Perfection does not exist, nor should it be strived for in such cases. The present outcome may not be the epitome of ideal, but it is certainly good enough. Subjecting the patient to further interventions is unnecessary and counter productive, for it will not produce any truly appreciable difference in the end.
However, having said that, the one thing that I feel will produce an appreciable difference long-term (and in fact would have probably produced a better, faster result in the distal papilla), in the interest of encouraging further natural improvement (growth) of the papillae (specially in the distal one), is a shallower subgingival emergence profile in the final crown in the interproximal areas. The subgingival emergence profile of the present temporary crown, from its cervical margin toward the incisal should be more shallow, or straighter, if you will, allowing more room. The temporary crown is presently grossly overcontoured subgingivally in the interproximal distally, at least according to the x-ray. Note the almost blocky contour in the .5-1mm immediately adjacent to the crown's subgingival cervical margin on the distal. It may sound like I'm nitpicking, but that emergence profile contour is essential. A shallower (i.e. somewhat flatter) distal contour should be adopted in the final crown, so as not to impinge on the papillary space. That distal contour should match more the present mesial contour, which is much better -- point in fact: the mesial papilla has regenerated faster and better.

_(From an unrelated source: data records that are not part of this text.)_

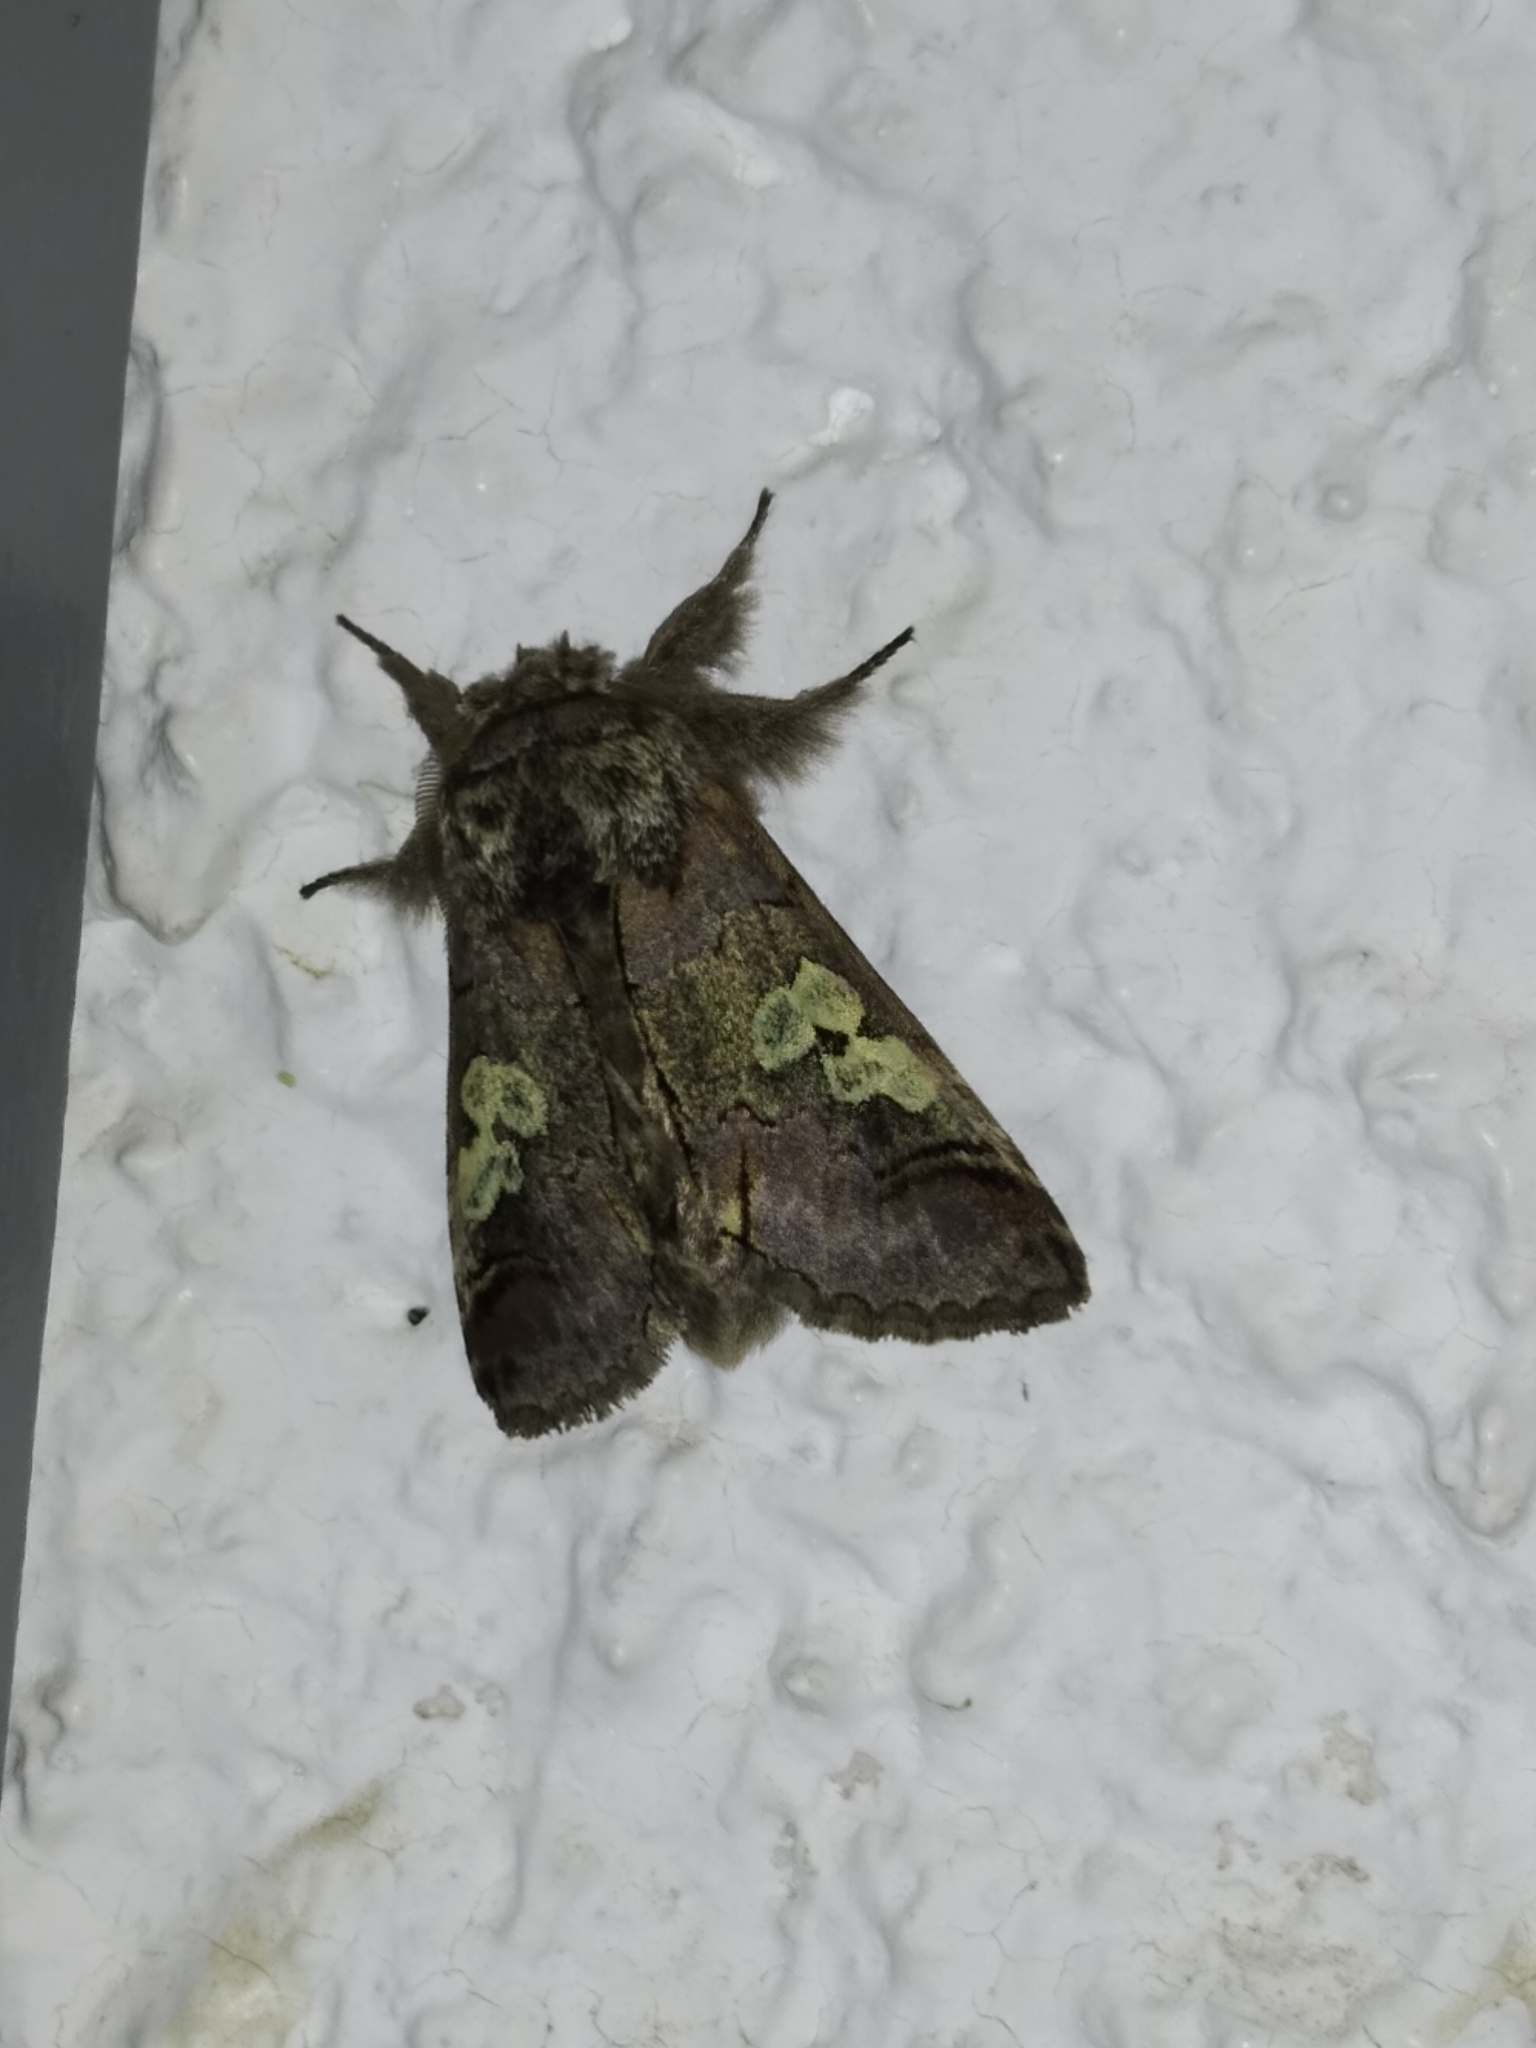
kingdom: Animalia
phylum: Arthropoda
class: Insecta
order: Lepidoptera
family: Noctuidae
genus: Diloba
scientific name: Diloba caeruleocephala
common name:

As for Kevin's suggestion, I shouldn't say it's nonsense because it's not polite, but it's total nonsense. Sorry Kevin, no disrespect meant. Not only is it nonsensical to remove a perfectly integrated implant and subject the patient to unnecessary additional surgery but, there is absolutely no indication, nor space, for extruding the cuspid any further. Not only is the cuspid properly aligned in occlusion as well as within the anterior incisal curve but, if anything, the cuspid next to the implant is erupted even a little more than the other cuspid. The wear facet on the distal incisal of the opposing lower cuspid is a clear giveaway of this. It is also a clear indication that the upper cuspid has nowhere to go and, it is actually a contraindication to extruding this cuspid any further. Doing so will only exacerbate the already existing inter-cuspid occlusal interference, and will also accelerate the attrition of the distal incisal of the lower cuspid.